Lutheran Men in Mission - The Purpose of Lutheran Men in Mission (LMM) is to bring you together in Christian fellowship with other men in our congregation. We hope to get you involved in an existing LMM activity which interests you and we also hope will stir up ideas for new activities. LMM breakfast at 7:30 am, the 4th Saturday of January.
Lutheran World Relief Quilters – The fourth weekend of January on Saturday beginning around 9:30.
Pastor John Underdahl
Forty-two years after answering a call to establish the first Lutheran church in Niceville, Florida, the Reverend John L. Underdahl was called again to be with his Father on February 24, 2021. He left hundreds of parishioners with memories of his allegorical lessons on living, homespun tales drawn from life in a very large family on the prairie of Minnesota and about dogs and cats in his family in Niceville.
Pastor John was born on February 26, 1945 in Cannon Falls, Minnesota. After high school and completion of a two-year program at The Lutheran Bible Institute in Minneapolis, John earned a B.A. degree in History from Dana College in Blair, Nebraska in 1969. He then returned to St. Paul MN to study at the largest Lutheran seminary in the nation, Luther Theological Seminary, graduating and being ordained in 1973, but only after meeting and marrying in 1971 his devoted partner for life, Nancy Nance. Together, they embarked on their first ministerial adventure: Faith Lutheran Church in Yucaipa, California. Their next service was First Saint John’s Lutheran Church in Toledo, Ohio, where they stayed for six years before receiving the mission call to Niceville in August, 1979. From then until his retirement on November 23, 2014, Pastor John and Nancy nurtured and served the congregation of St. Paul.
John and Nancy raised their three sons, John, Matthew, and Mark in Niceville while ministering to the needs of a growing congregation and a budding pre-school which meant so much to him and to Nancy. In addition, John served as Wing Chaplain for the 919th Special Operations Wing at Duke Field, humbly committing himself to what he described as a “Ministry of Presence,” reminding airmen of God’s presence in trying times. Chaplain John Underdahl retired in the grade of Lieutenant Colonel, USAFR.
Pastor John is reunited with his son Matthew, who passed from earthly life on February 2, 2002 and is inurned in the St. Paul Lutheran Church Memorial Garden Columbarium. He is also predeceased by his mother and father, Berthina and Hans Underdahl; brother, LuVern; and sisters, Ilene Johnson, Maxine Clementson, and Barbara Westerfeld.
John is survived by his spouse of 50 years, Nancy Underdahl; his sons, John and Mark (fiancé Elizabeth Geldbaugh); his grandson Matthew and his granddaughter Maci; his brothers, Jerry and Brice; and his sister Shirley Westerfeld.

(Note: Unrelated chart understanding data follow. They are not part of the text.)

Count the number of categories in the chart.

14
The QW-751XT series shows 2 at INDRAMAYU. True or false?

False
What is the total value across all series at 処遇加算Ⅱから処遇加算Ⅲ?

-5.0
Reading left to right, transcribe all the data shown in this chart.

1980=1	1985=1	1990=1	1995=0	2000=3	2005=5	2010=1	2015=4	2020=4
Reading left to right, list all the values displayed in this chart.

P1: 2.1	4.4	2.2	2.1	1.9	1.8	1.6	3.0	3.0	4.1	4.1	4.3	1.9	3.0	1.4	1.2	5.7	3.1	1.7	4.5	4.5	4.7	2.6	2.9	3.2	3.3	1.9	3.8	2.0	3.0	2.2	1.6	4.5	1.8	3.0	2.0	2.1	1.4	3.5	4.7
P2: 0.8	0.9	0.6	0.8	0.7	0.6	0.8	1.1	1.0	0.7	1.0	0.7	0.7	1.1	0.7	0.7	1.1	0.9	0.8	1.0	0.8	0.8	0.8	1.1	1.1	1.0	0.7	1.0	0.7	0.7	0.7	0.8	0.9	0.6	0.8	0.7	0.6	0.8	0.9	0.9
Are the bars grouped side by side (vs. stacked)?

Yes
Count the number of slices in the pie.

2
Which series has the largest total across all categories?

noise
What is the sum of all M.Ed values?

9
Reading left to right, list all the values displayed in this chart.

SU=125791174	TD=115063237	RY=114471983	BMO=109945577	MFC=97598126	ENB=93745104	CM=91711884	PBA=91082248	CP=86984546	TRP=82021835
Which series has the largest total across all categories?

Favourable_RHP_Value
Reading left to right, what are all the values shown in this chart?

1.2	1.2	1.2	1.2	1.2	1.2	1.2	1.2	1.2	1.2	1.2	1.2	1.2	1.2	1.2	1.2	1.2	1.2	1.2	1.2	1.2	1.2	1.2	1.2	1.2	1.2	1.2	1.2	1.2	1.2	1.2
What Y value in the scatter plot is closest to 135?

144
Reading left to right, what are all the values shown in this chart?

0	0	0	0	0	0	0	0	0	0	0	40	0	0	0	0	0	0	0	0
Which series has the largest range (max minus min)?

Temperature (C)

A celebration of Life will be held on Saturday, January 15, 2022, at St. Paul Lutheran Church in Niceville beginning at 11am. Pastor John’s family wishes to express sincere gratitude and deep appreciation for the loving care of Dr. Gilberto Vigo and the nurses and staff of Emerald Coast Hospice Pensacola. In lieu of flowers, donations can be made to St. Paul Lutheran Church in Niceville or to the Alzheimer’s Association.
Pastor John’s family and the congregation of St. Paul invite and welcome all who loved John to join us in remembering the man who always reminded us that Jesus loves us and “will never let us go.”